> [PROBLEM REQUIREMENTS]:
In the comments on UK democracy below, reproduce word for word the passage that opens with the words containing "Paul Kavanagh’s robustly" and closes with "among other things.".

> [DOCUMENT SECTION]:

━━━━━━━━━━━━━━━━━━━━

Our so-called UK “democracy” requires a large number of significant repairs just to make it worthy of the title and this, along with climate change, should be our priority, not endless bickering about ideological issues and personal advancement while our economy is flushed down the pan.
P.G. (Plum) Wodehouse would not have agreed. His depiction of Roderick Spode, 7th Earl of Sidcup made the nature of dictatorship very clear indeed.
Indeed – this is no jesting matter – especially given the virtually dictatorial actions and attitudes taken by Theresa May as a supposedly ‘democratic’ PM at Westminster. She is behaving more and more as though she possessed, deserved and intended to use increasingly authoritarian powers, with no obsrvable regard for the norms of our supposedly democratic system.
In the absence of a written constitution and buttressed by the “peculiarly English concept of the ‘sovereignty of parliament’ which has no place in the law of Scotland” (Lord Cooper), these are very real and present dangers.
Paul Kavanagh’s robustly eighteenth century style of political censure might normally seem more savage than strictly necessary but his latest piece “The definition of tyranny” is so on the point here that readers here might value the link.
https://weegingerdug.wordpress.com/2018/12/17/the-definition-of-tyranny/
Well we certainly don’t want the opposite of a dictatorship which would be rampant democracy, referenda, and devolution to the lowest possible local authority level. Such an outcome would take us out of the EU and end up with us being something like Switzerland with its crazy levels of gun ownership and wine production among other things.
Surely there must be an intermediate level of dictatorship. I suggest a panel of yourself, Jonathan Bartley and Alexandria Ocazio-Cortez. If I had the money I’d give you an island in the Caribbean, of perhaps 40,000 square miles, just enough to have a balanced economy, and let you crack on. Tim Harford, John Key and Chloe Westley can have a similar sized unit in cold North Western Europe.
No thanks….
I have only disgust, as a scientist, for a technocracy.of banker-witch-doctors. I’ll take up the Caribbean autarky though, once I’ve found my cricket kit. Carny is a prime example of futility, let the planet burn Imperialists who really run the show. Utsa Patnaik would be better, though she does point out Britain ripped about £47 trillion out of India through people like Carny.
I think we can joke about anything, but not everywhere.

━━━━━━━━━━━━━━━━━━━━

> [RECORDS SHOWN]:
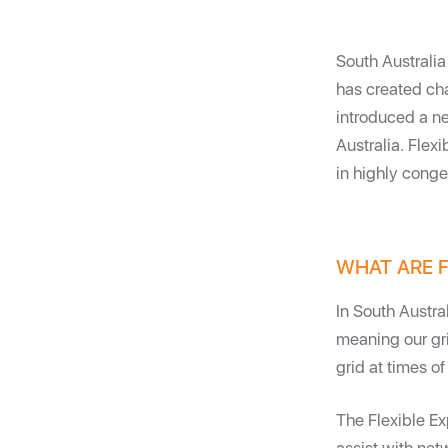
South Australia
has created ch
introduced a ne
Australia. Flex
in highly conges
WHAT ARE F
In South Austra
meaning our gri
grid at times 
The Flexible E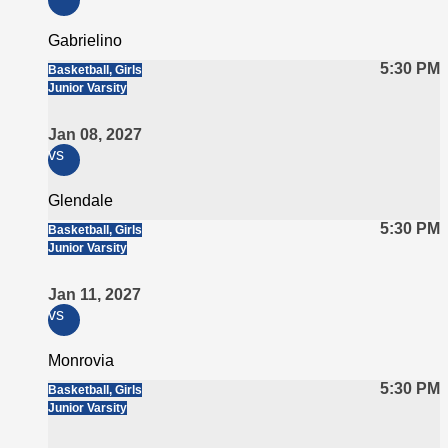
Gabrielino
5:30 PM
Basketball, Girls
Junior Varsity
Jan 08, 2027
vs
Glendale
5:30 PM
Basketball, Girls
Junior Varsity
Jan 11, 2027
vs
Monrovia
5:30 PM
Basketball, Girls
Junior Varsity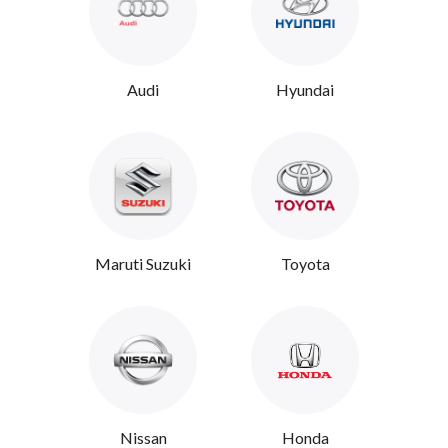
Audi
Hyundai
Maruti Suzuki
Toyota
Nissan
Honda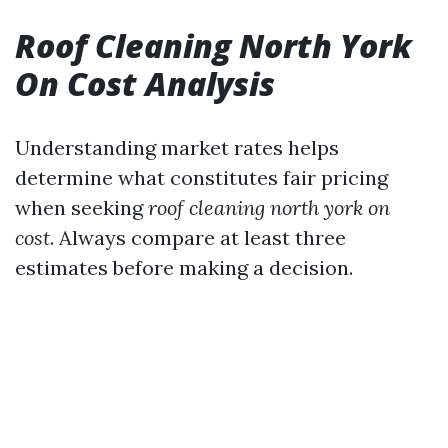
Roof Cleaning North York
On Cost Analysis
Understanding market rates helps
determine what constitutes fair pricing
when seeking
roof cleaning north york on
cost
. Always compare at least three
estimates before making a decision.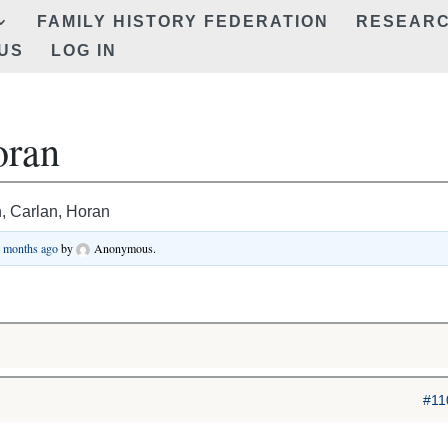
FAMILY HISTORY FEDERATION
RESEAR
US
LOG IN
oran
 Carlan, Horan
3 months ago
by
Anonymous
.
#11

━━━━━━━━━━━━━━━━━━━━

> [TASK SOLUTION]:
Paul Kavanagh’s robustly eighteenth century style of political censure might normally seem more savage than strictly necessary but his latest piece “The definition of tyranny” is so on the point here that readers here might value the link.
https://weegingerdug.wordpress.com/2018/12/17/the-definition-of-tyranny/
Well we certainly don’t want the opposite of a dictatorship which would be rampant democracy, referenda, and devolution to the lowest possible local authority level. Such an outcome would take us out of the EU and end up with us being something like Switzerland with its crazy levels of gun ownership and wine production among other things.